Given records »
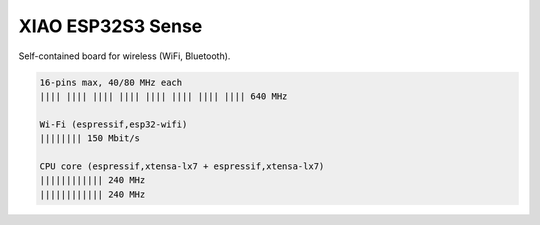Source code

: XIAO ESP32S3 Sense
******************

Self-contained board for wireless (WiFi, Bluetooth).

.. image:: img/Xiao-ESP32-S3-Sense.jpg
   :width: 100%

.. code-block::

   16-pins max, 40/80 MHz each
   |||| |||| |||| |||| |||| |||| |||| |||| 640 MHz

   Wi-Fi (espressif,esp32-wifi)
   |||||||| 150 Mbit/s

   CPU core (espressif,xtensa-lx7 + espressif,xtensa-lx7)
   |||||||||||| 240 MHz
   |||||||||||| 240 MHz
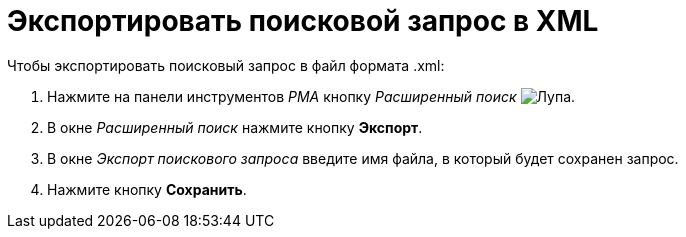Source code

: = Экспортировать поисковой запрос в XML

.Чтобы экспортировать поисковый запрос в файл формата .xml:
. Нажмите на панели инструментов _РМА_ кнопку _Расширенный поиск_ image:buttons/Search_Advanced.png[Лупа].
. В окне _Расширенный поиск_ нажмите кнопку *Экспорт*.
. В окне _Экспорт поискового запроса_ введите имя файла, в который будет сохранен запрос.
. Нажмите кнопку *Сохранить*.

Exercise description »
Your copy should match the material above exactly, minus its pictures.

Exercise output »
Source code

: XIAO ESP32S3 Sense
******************

Self-contained board for wireless (WiFi, Bluetooth).

.. image:: img/Xiao-ESP32-S3-Sense.jpg
   :width: 100%

.. code-block::

   16-pins max, 40/80 MHz each
   |||| |||| |||| |||| |||| |||| |||| |||| 640 MHz

   Wi-Fi (espressif,esp32-wifi)
   |||||||| 150 Mbit/s

   CPU core (espressif,xtensa-lx7 + espressif,xtensa-lx7)
   |||||||||||| 240 MHz
   |||||||||||| 240 MHz
Source code

: = Экспортировать поисковой запрос в XML

.Чтобы экспортировать поисковый запрос в файл формата .xml:
. Нажмите на панели инструментов _РМА_ кнопку _Расширенный поиск_ image:buttons/Search_Advanced.png[Лупа].
. В окне _Расширенный поиск_ нажмите кнопку *Экспорт*.
. В окне _Экспорт поискового запроса_ введите имя файла, в который будет сохранен запрос.
. Нажмите кнопку *Сохранить*.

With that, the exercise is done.